* _THE TASK_
Retype the line in which "left_click_drag(376, 285, 328, 324)" appears, then every line after it until the records end. Leave out the pictures.

* _PROVIDED DATA_

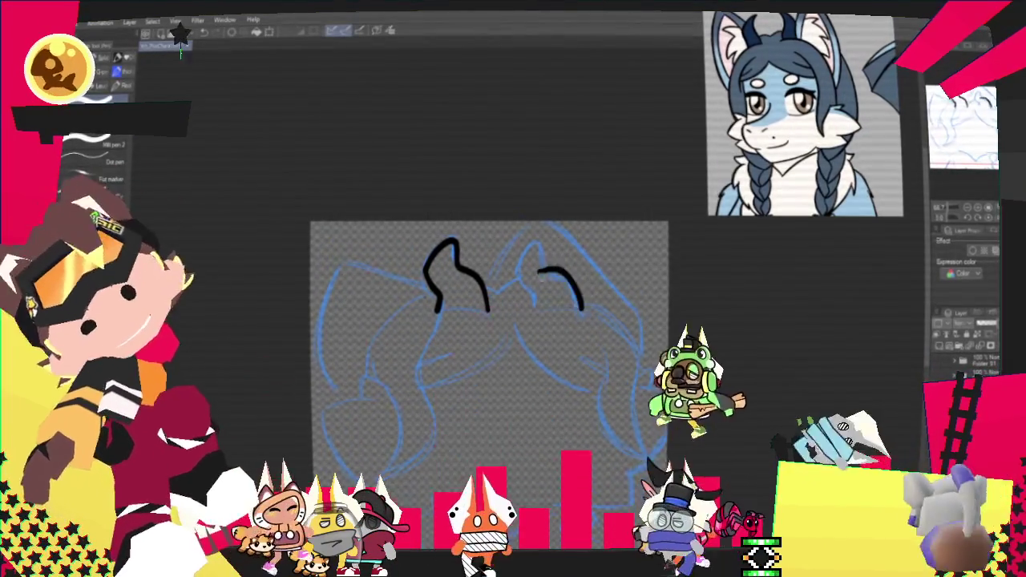
Redraw the right horn's black outline until it matches the left horn
key("ctrl+z")
left_click_drag(535, 281, 585, 314)
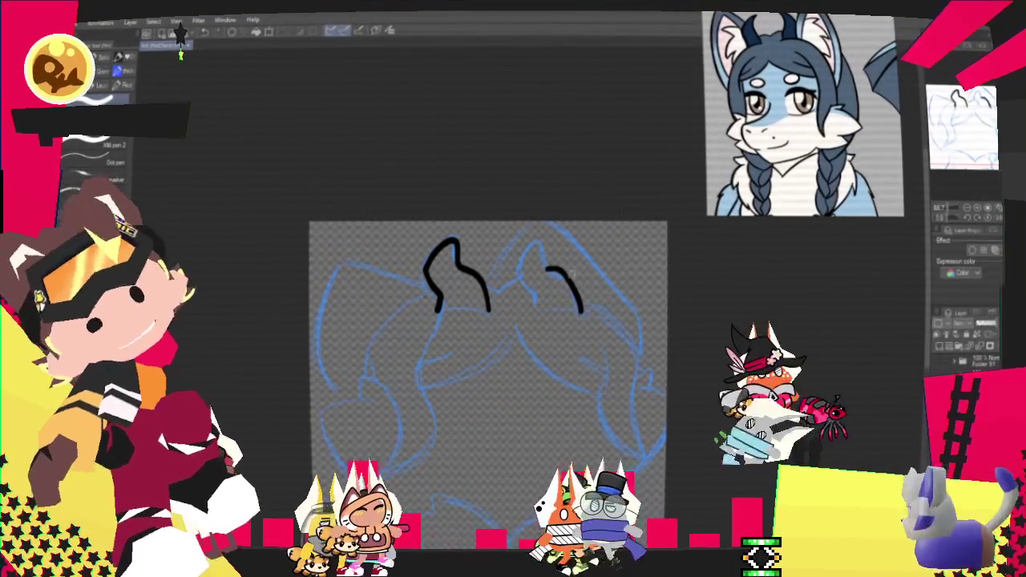
key("ctrl+z")
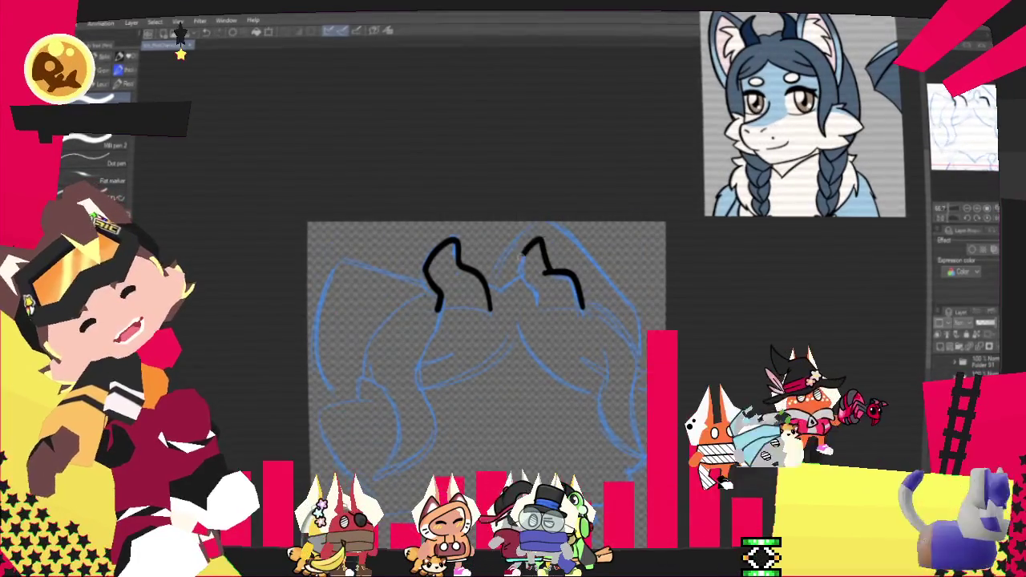
left_click_drag(521, 281, 585, 309)
key("ctrl+z")
left_click_drag(525, 287, 584, 309)
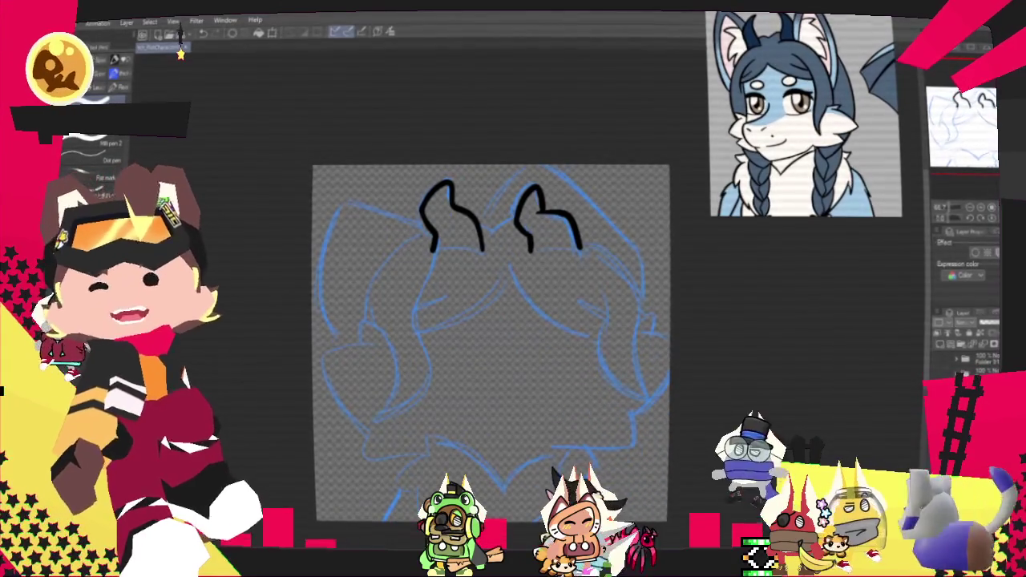
left_click_drag(491, 343, 511, 307)
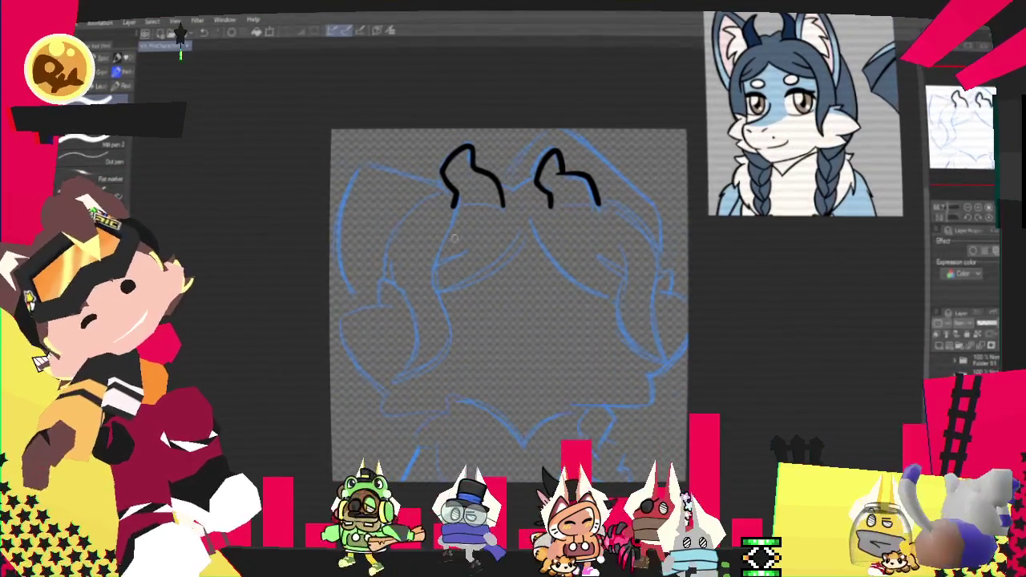
Ink the S-curved left bangs, the left lock's curl, and the bangs sweeping right
left_click_drag(449, 221, 367, 369)
key("ctrl+z")
mouse_move(469, 222)
left_mouse_down()
mouse_move(385, 357)
mouse_move(374, 267)
left_mouse_up()
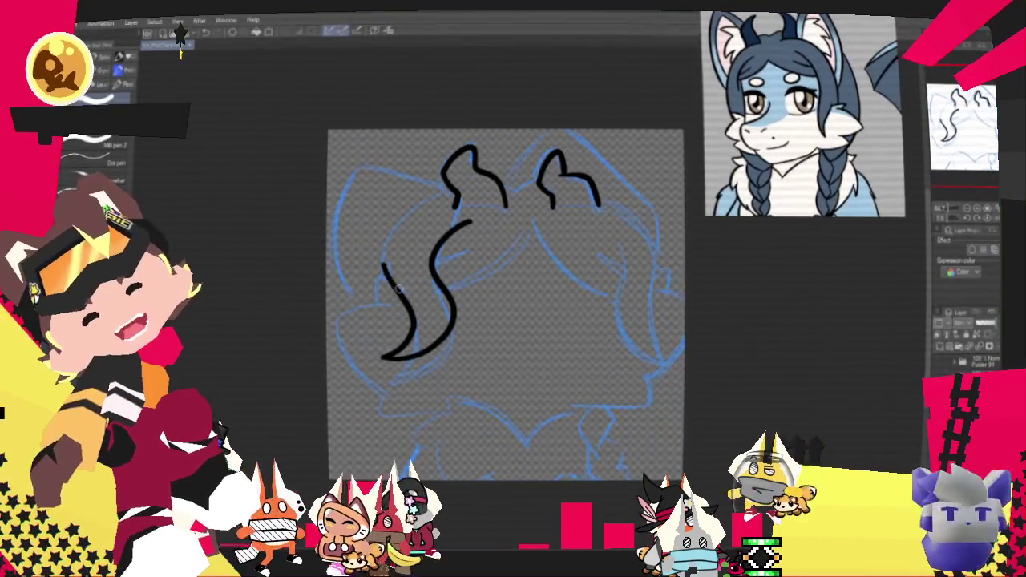
left_click_drag(376, 285, 328, 324)
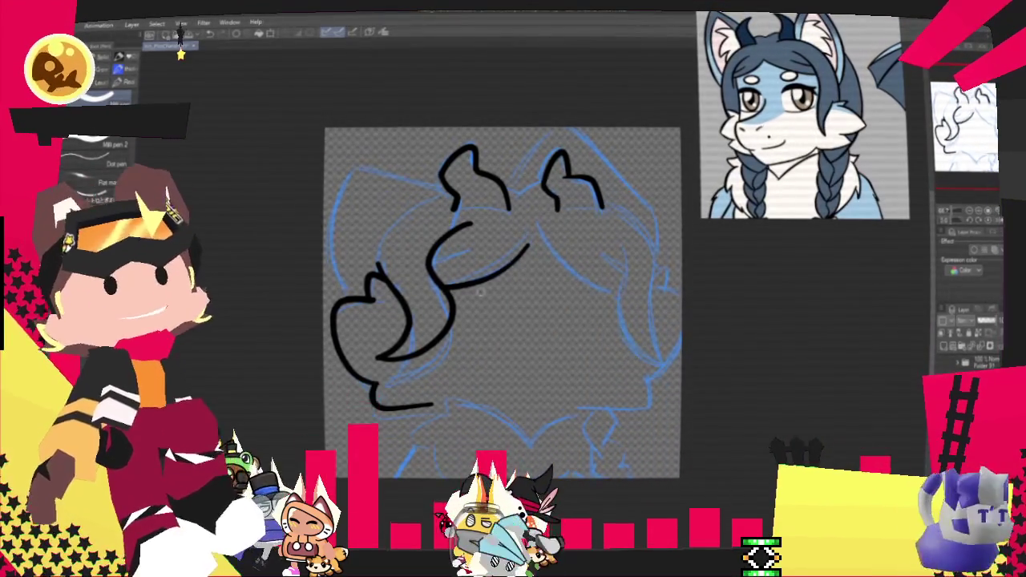
key("ctrl+z")
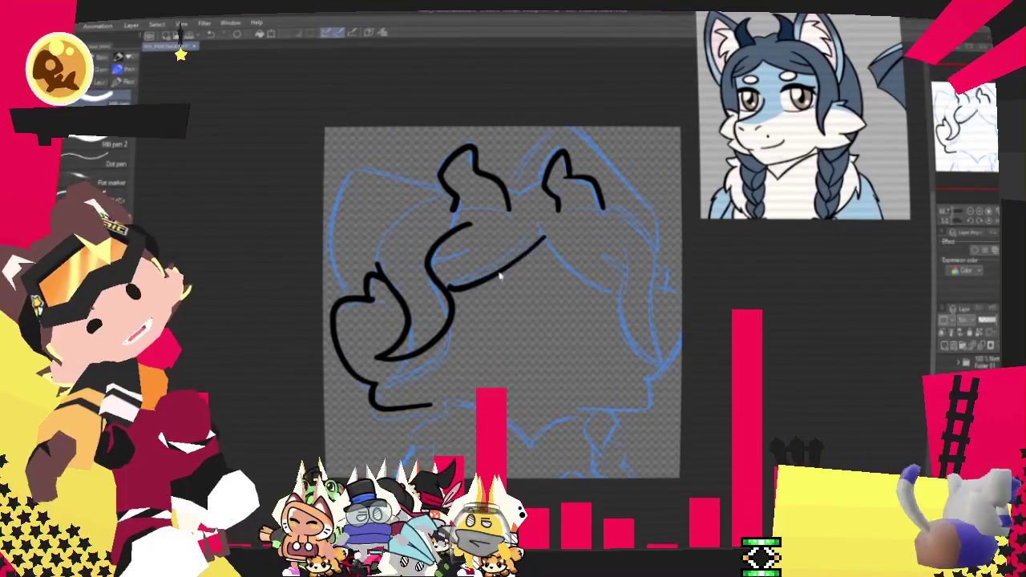
left_click_drag(542, 215, 449, 284)
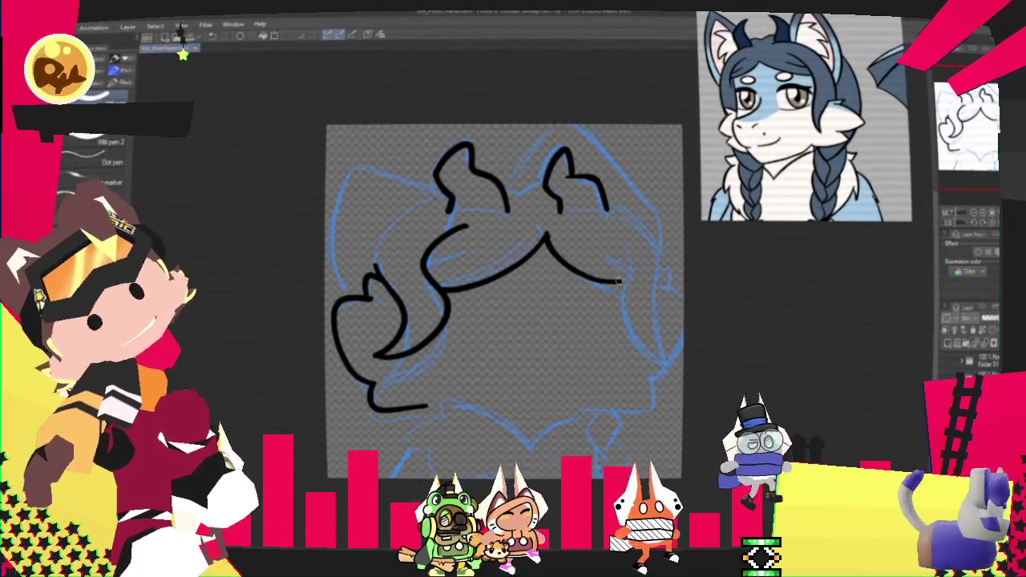
left_click_drag(595, 279, 619, 287)
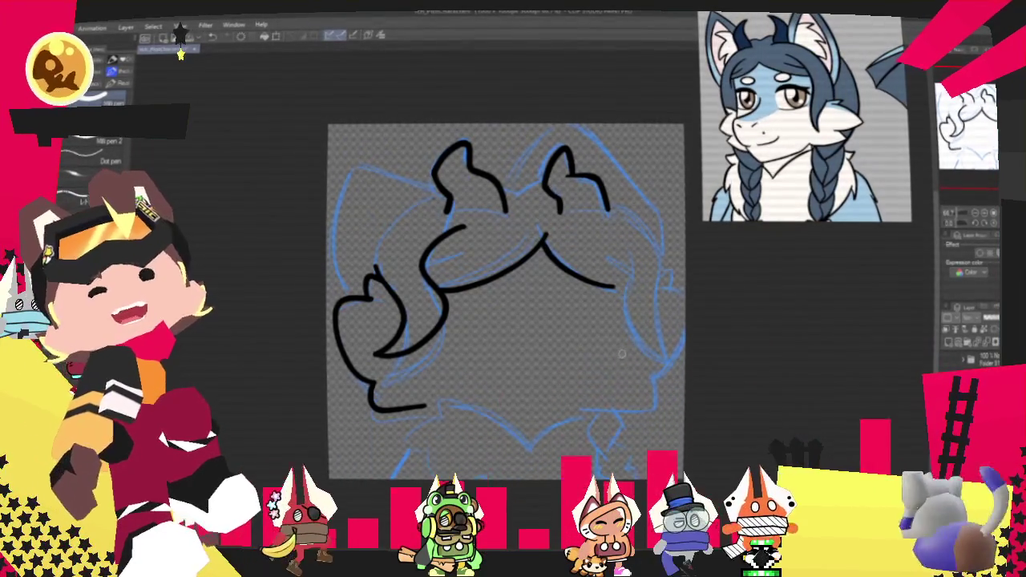
Ink the curve running down the right side of the hair
left_click_drag(506, 300, 465, 339)
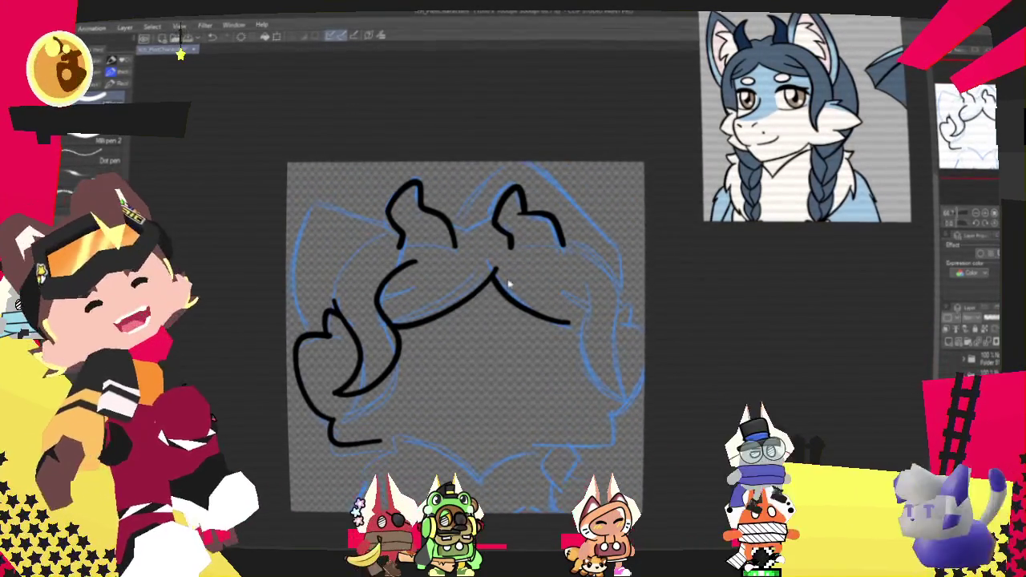
left_click_drag(579, 330, 496, 273)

* _ANSWER TO THE EXERCISE_
left_click_drag(376, 285, 328, 324)
key("ctrl+z")
left_click_drag(542, 215, 449, 284)
left_click_drag(595, 279, 619, 287)
Ink the curve running down the right side of the hair
left_click_drag(506, 300, 465, 339)
left_click_drag(579, 330, 496, 273)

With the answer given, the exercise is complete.